Garnet looked her squarely in the eye. “He used information that he got from me to put my father wrongfully in prison. Where he died.”
No shock, no denial appeared on Patrice’s face, just sadness. “I’m sorry for your loss, Garnet. I can’t pretend that I know exactly what my brother did for the Confederacy. My guess is that they were unpleasant things, things that had him risking his life and telling lies to protect it.”
Garnet came up out of her chair to pace in short, fierce strides. “I didn’t have your brother
at gunpoint, Mrs. Garrett. He came to me with deliberate lies and used them to destroy my family and my trust.”
“It was war.”
She cast off Patrice’s excuse with a flick of her hand. “It was unfair. And it was unconscionable. He didn’t have to do his job so … well.” She clamped her lips together to seal in the rest of her disgrace and disillusionment. But she could see from the softening of the other woman’s expression that she’d guessed more than Garnet had intended.

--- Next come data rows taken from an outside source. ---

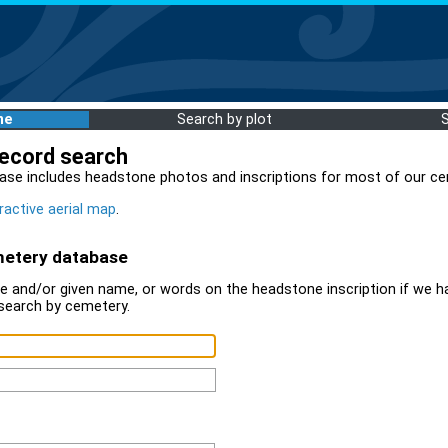
me
Search by plot
record search
ase includes headstone photos and inscriptions for most of our ce
ractive aerial map
.
metery database
 and/or given name, or words on the headstone inscription if we ha
search by cemetery.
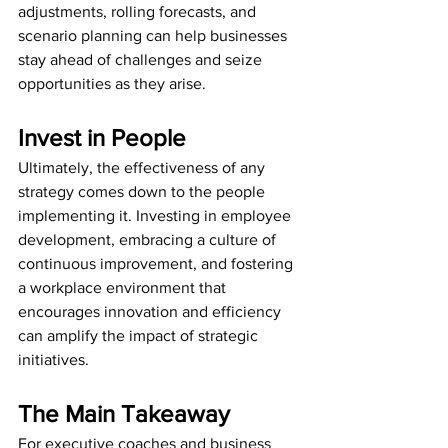
adjustments, rolling forecasts, and 
scenario planning can help businesses 
stay ahead of challenges and seize 
opportunities as they arise.
Invest in People
Ultimately, the effectiveness of any 
strategy comes down to the people 
implementing it. Investing in employee 
development, embracing a culture of 
continuous improvement, and fostering 
a workplace environment that 
encourages innovation and efficiency 
can amplify the impact of strategic 
initiatives.
The Main Takeaway
For executive coaches and business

“Then I apologize for my brother, because he won’t, no matter how much he might regret what he did. He wasn’t raised to say that he was wrong or that he was sorry. A prideful failing in my family, I’m afraid.”
“My father is dead. My home was lost, burned to the ground. I don’t want an apology or excuses.”
“Then what do you want?”
Garnet hesitated at that gently asked question. Then she knew, with a crystal clarity. She wanted to hear that it hadn’t all been a lie. She wanted to know that her trust and her love hadn’t been wrongly given. She needed to learn that the father of her child was not a cold, emotionless monster. But that was not what she told Patrice.
“Who was Jassy?”
She could see by Patrice’s sudden blankness that she’d fired a well-placed shot.

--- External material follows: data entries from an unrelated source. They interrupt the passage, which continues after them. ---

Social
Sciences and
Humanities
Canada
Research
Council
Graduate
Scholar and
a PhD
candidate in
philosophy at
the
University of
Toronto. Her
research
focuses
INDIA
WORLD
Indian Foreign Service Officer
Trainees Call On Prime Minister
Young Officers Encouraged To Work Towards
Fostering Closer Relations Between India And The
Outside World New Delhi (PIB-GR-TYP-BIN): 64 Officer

“Jassy? She was my childhood playmate, my best friend. Deacon told you about her?”
“He said she was a servant here.” And that he’d been in love with her. “Where is she now?”
“She was sold.”
“Sold?”
“She was a slave. She was sold South when she and I were thirteen and Deacon sixteen.”
Reeling with that information, Garnet resumed her seat in a daze. He’d been in love with a slave girl. And his family had sold her to save themselves from the disgrace. Dear God … poor Deacon.
“Mama, can Boone come back inside now? Mr. Sinclair took Ulysses back to the store with him, so there won’t be no more chasing.”
William skidded to a halt when he saw his mother wasn’t alone.
“Darling, I have company. We’ll talk about this later.”
“But Mama, Boone’s been out all night—”
“William, you know Mrs. Garrett, Mr. Sinclair’s sister.”
William bobbed a quick acknowledgment, then returned to his petition. “It weren’t Boone’s fault, Mama. It was mine. Maybe I should be tied up in the yard instead a him.”
Garnet’s stern look dissolved into a tolerant smile. “You may let him inside, but make sure his feet are clean.”
“I will,” he vowed cheerily, darting for the
door. He pulled up short, remembering his manners. Turning toward Patrice, he assumed a stiff posture and bowed.” ‘Scuse me, Mrs. Garrett.”
Patrice began to smile, then the gesture froze before full completion.
“Patrice, are you all right?”
She blinked when the boy disappeared down the hall, seeming to come out of her sudden trance. “I’m sorry, it’s just that he looked so much like—”
Deacon
.
She didn’t have to finish. Garnet knew with a sick certainty that Patrice had recognized her brother in the boy.